> **Excerpt**
The state of mind or mens rea required for second-degree murder has been somewhat problematic throughout the history of Anglo–American jurisprudence. As early as 1762, Sir Michael Foster termed the requisite mental state for the common-law offense as a “heart regardless of social duty and fatally bent upon mischief.” Instead, our focus is the statutory language adopted in Kansas that apparently had its genesis in the Model Penal Code first proposed in 1962, which required killing “recklessly under circumstances manifesting extreme indifference to the value of human life.”
One commentator surveyed 20 cases between 1975 and 1986 and found the following factors as persuasive of the requisite state of mind:
“1. Intoxication.
“2. Speeding.
“3. Near or nonfatal collisions shortly before the fatal accident.
“4. Driving on the wrong side of the road.
“5. Failure to aid the victim.
“6. Failure to heed traffic signs.
“7. Failure to heed warnings about reckless driving.
“8. Prior record of driving offenses
Application of these factors seems appropriate to determine whether evidence in a particular case meets the requisite state of mind, but we are mindful that no precise universal definition or exclusive criteria is appropriate. The comments to the Model Penal Code declare that “recklessness” must be of such an extreme nature that it demonstrates an indifference to human life similar to that held by one who commits murder purposely or knowingly, but precise definition is impossible.
Considering the presence of many of those factors significant to other courts, we are convinced that a rational factfinder could have found Doub guilty of depraved heart second-degree murder beyond a reasonable doubt. The evidence against Doub is particularly damning considering that (a) he admits that his driving was preceded by drinking; (b) he admits that he struck two parked cars and ignored commands to stop because he was concerned that he had been drinking; (c) he then consumed additional alcohol and used crack cocaine; (d) he then resumed driving and caused a fatal collision, due in part to excessive speed; (e) he failed to render aid to the victims; and (f) he fled the scene in order to avoid criminal liability. We conclude that these facts clearly demonstrate an extreme indifference to human life.
Affirmed.
What this case illustrated was the standard for depraved heart murder in the context of an automobile accident. Despite that limited scope of the crime, the analysis can still be useful to apply to other situations of depraved heart. Looking at the factors considered those can also be applied in another case – whether the defendant had any previous criminal history, whether the defendant had been intoxicated, whether the defendant had an opportunity to stop, all of these factors are important considerations to prove the elements.
Court of Appeals of Kansas, Selections from “State v. Doub, 95 P.3d 116,” 2004.
Case: Thornton v. State
On August 30, 2002, Thornton, who at the time was sixteen years old, was at the Towson Town Center Shopping Mall with friends to shop for the upcoming school year when they ran into “Jason,” who was also with a group of friends, among them seventeen-year-old Kevin Taylor.
Jan Rebecca Wilson and Matthew Mayrer, called as witnesses for the State, testified that they were employees at the Rain Forest Cafe at Towson Town Center Mall. They testified that they were working there on August 30, and that between 8:30 and 9:00 p.m. that night they were in the parking lot taking a smoking break. Wilson testified that she heard loud voices and turned to see two groups of kids arguing about fifteen feet away. Two of the kids, one from each group, then got into a physical fight. During the fight, Wilson heard one kid from the group that was standing closest to her say “which one of you [expletive] wants to get in on this.” In response to this statement, Taylor stepped up and walked towards the kid who had spoken with his hands positioned “out on the side in a ready position.” According to Wilson, the kid who had spoken then pulled out a knife and stabbed Taylor in the stomach Wilson testified that when Taylor was stabbed, it was the individual with the knife who closed the last ground between the two by making one step towards Taylor, followed by a stabbing motion. Taylor’s shirt then turned red and he fell to the ground. The individual with the knife fled and Wilson called the police. According to Wilson, the entire confrontation lasted “probably less than five minutes.”

> **Work instruction 1**
List every factor that the excerpt on depraved heart murder says one commentator found persuasive of the required state of mind.
> **Work instruction 2**
Extend the excerpt on depraved heart murder, beginning right after its final sentence.

> **Data excerpts**
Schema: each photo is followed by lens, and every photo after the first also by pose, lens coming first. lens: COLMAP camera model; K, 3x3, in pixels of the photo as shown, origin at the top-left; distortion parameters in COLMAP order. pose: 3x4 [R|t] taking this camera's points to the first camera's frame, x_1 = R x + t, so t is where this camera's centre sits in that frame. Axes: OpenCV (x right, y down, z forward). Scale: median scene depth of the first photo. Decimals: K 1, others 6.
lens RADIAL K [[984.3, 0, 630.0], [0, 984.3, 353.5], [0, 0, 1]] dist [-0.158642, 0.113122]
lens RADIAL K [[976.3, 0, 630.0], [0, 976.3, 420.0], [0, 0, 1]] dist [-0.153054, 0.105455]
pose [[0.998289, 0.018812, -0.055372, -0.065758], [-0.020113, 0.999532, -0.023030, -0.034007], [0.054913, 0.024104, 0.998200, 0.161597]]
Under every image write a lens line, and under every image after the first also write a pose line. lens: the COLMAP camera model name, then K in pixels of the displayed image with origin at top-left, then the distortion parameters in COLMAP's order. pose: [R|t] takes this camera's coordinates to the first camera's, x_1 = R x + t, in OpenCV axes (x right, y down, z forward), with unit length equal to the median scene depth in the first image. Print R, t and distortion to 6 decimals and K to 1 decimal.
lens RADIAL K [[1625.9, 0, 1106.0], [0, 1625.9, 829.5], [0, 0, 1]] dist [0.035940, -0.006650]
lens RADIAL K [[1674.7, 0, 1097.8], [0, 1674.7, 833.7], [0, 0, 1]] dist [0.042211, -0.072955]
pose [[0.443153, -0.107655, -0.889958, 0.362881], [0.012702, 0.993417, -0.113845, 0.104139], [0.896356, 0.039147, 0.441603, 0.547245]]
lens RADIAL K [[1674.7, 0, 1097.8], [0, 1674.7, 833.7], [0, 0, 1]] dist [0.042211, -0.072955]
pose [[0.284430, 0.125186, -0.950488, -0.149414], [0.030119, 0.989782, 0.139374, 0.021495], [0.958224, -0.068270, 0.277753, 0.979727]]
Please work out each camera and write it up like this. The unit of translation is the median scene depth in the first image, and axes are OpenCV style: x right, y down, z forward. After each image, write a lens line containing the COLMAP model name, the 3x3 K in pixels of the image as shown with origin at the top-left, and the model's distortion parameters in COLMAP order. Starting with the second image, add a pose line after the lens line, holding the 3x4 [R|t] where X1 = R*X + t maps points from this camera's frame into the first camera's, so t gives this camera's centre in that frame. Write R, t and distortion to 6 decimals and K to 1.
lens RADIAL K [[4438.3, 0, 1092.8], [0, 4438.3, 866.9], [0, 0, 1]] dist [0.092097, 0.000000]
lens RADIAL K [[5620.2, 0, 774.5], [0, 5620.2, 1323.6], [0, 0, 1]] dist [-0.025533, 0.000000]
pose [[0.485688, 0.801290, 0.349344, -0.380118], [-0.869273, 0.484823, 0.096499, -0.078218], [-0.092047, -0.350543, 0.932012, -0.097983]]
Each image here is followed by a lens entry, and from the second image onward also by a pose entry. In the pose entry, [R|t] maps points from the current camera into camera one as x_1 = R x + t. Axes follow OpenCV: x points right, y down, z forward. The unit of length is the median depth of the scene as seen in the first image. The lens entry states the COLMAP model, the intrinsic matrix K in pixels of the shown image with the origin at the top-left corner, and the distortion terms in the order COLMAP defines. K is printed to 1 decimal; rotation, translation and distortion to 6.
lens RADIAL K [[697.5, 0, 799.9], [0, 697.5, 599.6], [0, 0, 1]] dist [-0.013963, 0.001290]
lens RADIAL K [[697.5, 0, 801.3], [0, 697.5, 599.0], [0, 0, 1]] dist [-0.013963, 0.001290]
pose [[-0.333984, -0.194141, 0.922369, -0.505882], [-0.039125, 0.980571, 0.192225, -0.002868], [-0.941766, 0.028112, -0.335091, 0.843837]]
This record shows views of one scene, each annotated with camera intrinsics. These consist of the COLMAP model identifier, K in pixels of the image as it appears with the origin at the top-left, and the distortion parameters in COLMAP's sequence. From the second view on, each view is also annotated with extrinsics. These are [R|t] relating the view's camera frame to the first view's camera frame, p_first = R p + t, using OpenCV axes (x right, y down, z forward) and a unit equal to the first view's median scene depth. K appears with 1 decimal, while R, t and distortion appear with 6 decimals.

> **Task answer 1**
1. Intoxication
2. Speeding
3. Near or nonfatal collisions shortly before the fatal accident
4. Driving on the wrong side of the road
5. Failure to aid the victim
6. Failure to heed traffic signs
7. Failure to heed warnings about reckless driving
8. Prior record of driving offenses

> **Task answer 2**
Matthew Mayrer testified that he was outside the Rain Forest Cafe with Wilson when he heard a group of six to ten kids “talking trash” to each other. According to Mayrer, two of the kids started wrestling, and the group divided into two halves cheering on the two combatants. Mayrer testified that one of the spectators on the right hand side said “which one of you [expletive] want to jump in[,]” and that Taylor accepted this challenge and strutted towards the issuer of the challenge with his hands positioned “to his sides in a tough guy position.” Taylor did not have a weapon. As Taylor approached Thornton, Thornton lunged forward, apparently to punch Taylor in the stomach. Mayrer realized that Thornton had a knife when, instead of being driven backward as if he had been punched, Taylor froze, and his white shirt immediately burst bright red. Mayrer testified that the last distance between Taylor and Thornton was closed by Thornton.
Detective Gary Childs, another witness called by the State, testified that Thornton admitted to stabbing Taylor in the leg because he was afraid that Taylor would hurt him. Thornton told Detective Childs that he then left the area on a bus and took the knife to the house of an 11-year-old boy, whom he asked to get rid of the knife for him. Thornton subsequently took the investigating detectives to the young boy’s house to retrieve the knife.
Dr. Aronica-Pollak, Assistant Medical Examiner for the State of Maryland and an expert in the field of forensic pathology, was called as a witness for the State. She testified that the autopsy showed that there were two stab wounds and one cutting wound, and that the victim died from complications with those wounds. The “stab wound [was three inches deep] to the left inguinal area injured the left external iliac artery and vein (major blood vessels), resulting in extensive bleeding.” Another stab wound cut one-and-a-half inches deep and was approximately two and a half inches from the three-inch wound.
Thornton, testifying in his own defense, explained that Taylor was mad that Beard was winning the fight with Jason, and began jumping around and talking about people jumping in the fight. Taylor then took off his shirt which, according to Thornton, meant that he was preparing to fightThornton testified that he took a step back onto the curb, but Taylor kept approaching with his fist balled up and looking as though Taylor was going to hit him. According to Thornton, he took out the knife with the intention of scaring Taylor away, but Taylor kept coming and, in response, Thornton said he lunged forward and stabbed Taylor in the leg.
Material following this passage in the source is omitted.